Next, to quantify the complexity of gene models in more detail, we calculated the transcript mappability, the fraction of reads aligned to its original transcript. NONCODE showed the highest average mappability, followed by GENCODE-Basic, GENCODE, RefSeq-Curated, and RefSeq. Unlike other annotations in RefSeq, distribution peaks were observed in the range of low mappability (0.069–0.10) (see Fig. 2C). These transcripts with low mappability were mainly generated by automated annotation because they have been excluded from RefSeq-Curated (see Fig. 2D). Compared with GENCODE, GENCODE-Basic showed higher average mappability (0.58 for GENCODE-Basic vs. 0.44 for GENCODE; see Fig. 2A and B). This change was caused by the drastic exclusion of ncRNAs, including non-stop decay, retained intron, nonsense-mediated decay, and lncRNA. In NONCODE, most transcripts showed high mappability (see Fig. 2E). This result indicates that most transcripts defined in NONCODE are uniquely mappable to the NONCODE transcriptome. In each annotation, protein-coding genes showed lower mappability than lncRNAs, and their gene models tended to be complex. As expected, In GENCODE and NONCODE, the mean mappability improved with increasing read length (between 50 and 150 bases, approximately 0.043) (see Additional File 1: Figure S2, Fig. 2 and Additional File 1: Figure S3). However, in RefSeq, the mappability improvement with increasing read length was smaller (0.011) than GENCODE and NONCODE because most RefSeq transcripts consisted of shared exons.
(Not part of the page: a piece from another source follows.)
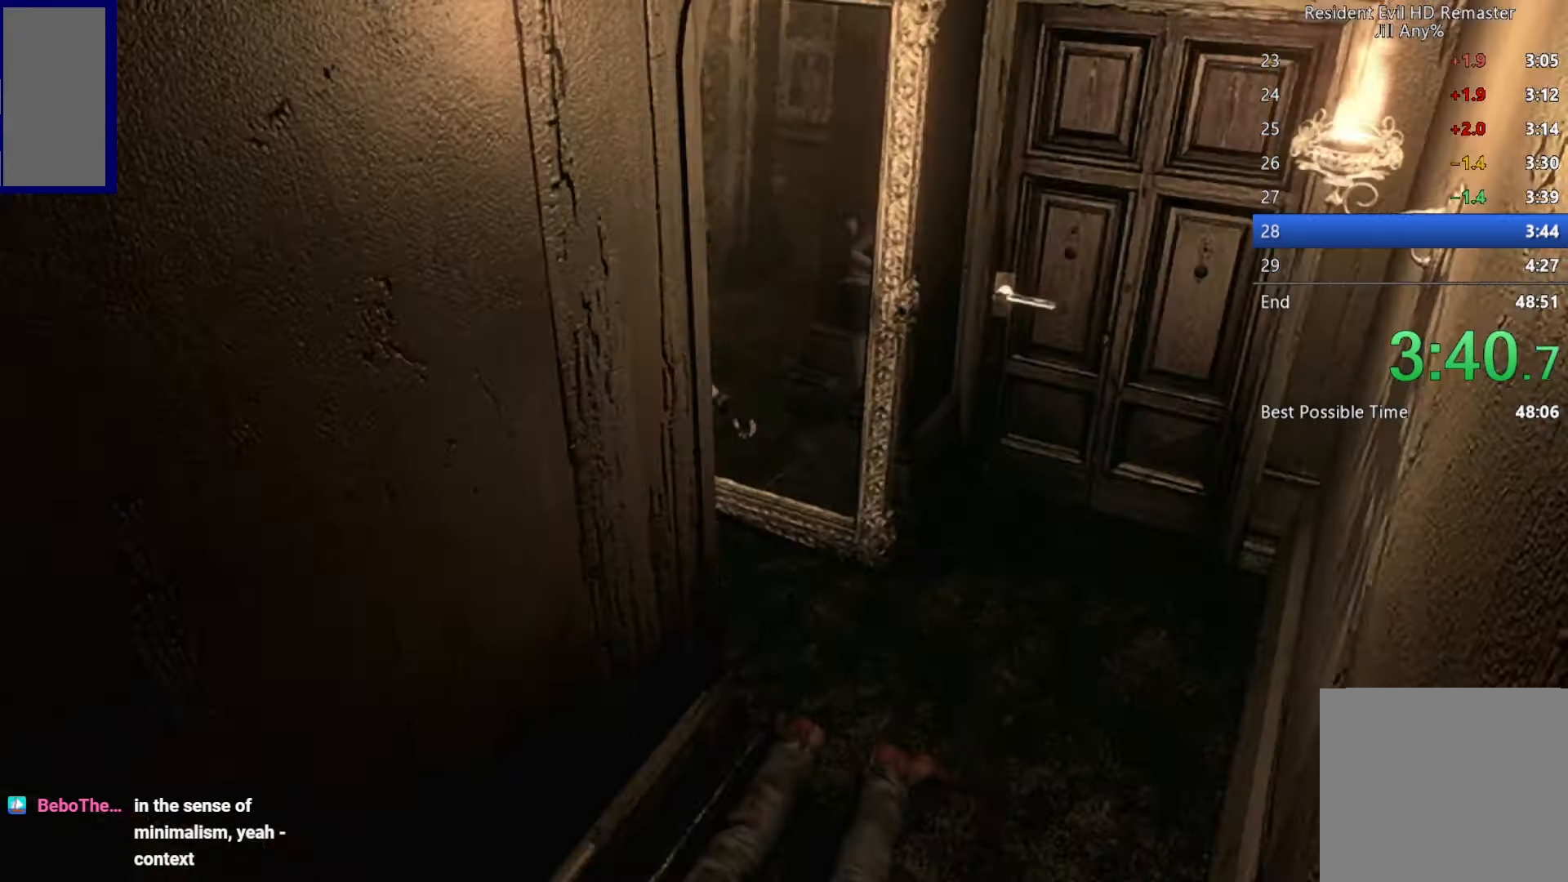
{"buttons": [], "left_stick": "down-left", "right_stick": "center", "button_events": []}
These results show that complexity is significantly different among human gene annotations owing to differences in data sources and collected RNA types. Accordingly, the choice of gene annotation results in differences in DE analysis outcomes.
Increasing mappability improves the performance of DE analysis
To clarify the impact of mappability on DE analysis, we divided the transcripts defined in GENCODE gene annotation into three equal-sized groups according to transcript mappability and evaluated these groups. Because the abundance of transcripts affected the quantification accuracy [47], we compared metrics within a group of transcripts with similar expression levels. To avoid bias resulting from specific tools and algorithms, we chose five RNA-seq pipelines, including STAR-RSEM-EBSeq, HISAT-StringTie-Ballgown, Kallisto-Sleuth, Tophat2-Cufflinks, and Salmon-DESeq2 (see “Materials and methods” and Table 1).
First, we evaluated the impact of mappability on DE analysis with the simulated dataset. AUC scores improved monotonically with increasing transcript mappability, excluding HISAT-StringTie-Ballgown (see Fig. 3A). The improvement was particularly significant (with a range of 0.15–0.22) in the low transcript abundance group. For the HISAT-StringTie-Ballgown pipeline, mappability did not significantly affect the AUC score in the low true transcript abundance group. However, in the high true transcript abundance group, a significant improvement was observed (0.21). The default filtering criteria of Ballgown excluded values with small variances. This filtering resulted in only a small set including 754–1541 transcripts that were evaluated as the group with low transcript abundance. Thus, the AUC score for this group was not reliable. Increasing mappability and true transcript abundance improved the performance of DE analysis.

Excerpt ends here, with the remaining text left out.